■ EXERCISE DIRECTIONS: The output should be limited to the line holding "vue.js 학습 내용 정리" and the lines after it through the end of the entries, each restated exactly.

■ Dataset entries:
--------

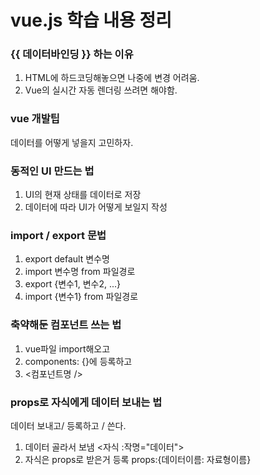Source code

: # vue.js 학습 내용 정리

### {{ 데이터바인딩 }} 하는 이유 
1. HTML에 하드코딩해놓으면 나중에 변경 어려움.
2. Vue의 실시간 자동 렌더링 쓰려면 해야함.

### vue 개발팁
데이터를 어떻게 넣을지 고민하자.

### 동적인 UI 만드는 법
1. UI의 현재 상태를 데이터로 저장
2. 데이터에 따라 UI가 어떻게 보일지 작성

### import / export 문법
1. export default 변수명
2. import 변수명 from 파일경로
3. export {변수1, 변수2, ...}
4. import {변수1} from 파일경로

### 축약해둔 컴포넌트 쓰는 법
1. vue파일 import해오고
2. components: {}에 등록하고
3. <컴포넌트명 />

### props로 자식에게 데이터 보내는 법
데이터 보내고/ 등록하고 / 쓴다.
1. 데이터 골라서 보냄 <자식 :작명="데이터">
2. 자식은 props로 받은거 등록 props:{데이터이름: 자료형이름}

--------

■ ANSWER BELOW:
: # vue.js 학습 내용 정리

### {{ 데이터바인딩 }} 하는 이유 
1. HTML에 하드코딩해놓으면 나중에 변경 어려움.
2. Vue의 실시간 자동 렌더링 쓰려면 해야함.

### vue 개발팁
데이터를 어떻게 넣을지 고민하자.

### 동적인 UI 만드는 법
1. UI의 현재 상태를 데이터로 저장
2. 데이터에 따라 UI가 어떻게 보일지 작성

### import / export 문법
1. export default 변수명
2. import 변수명 from 파일경로
3. export {변수1, 변수2, ...}
4. import {변수1} from 파일경로

### 축약해둔 컴포넌트 쓰는 법
1. vue파일 import해오고
2. components: {}에 등록하고
3. <컴포넌트명 />

### props로 자식에게 데이터 보내는 법
데이터 보내고/ 등록하고 / 쓴다.
1. 데이터 골라서 보냄 <자식 :작명="데이터">
2. 자식은 props로 받은거 등록 props:{데이터이름: 자료형이름}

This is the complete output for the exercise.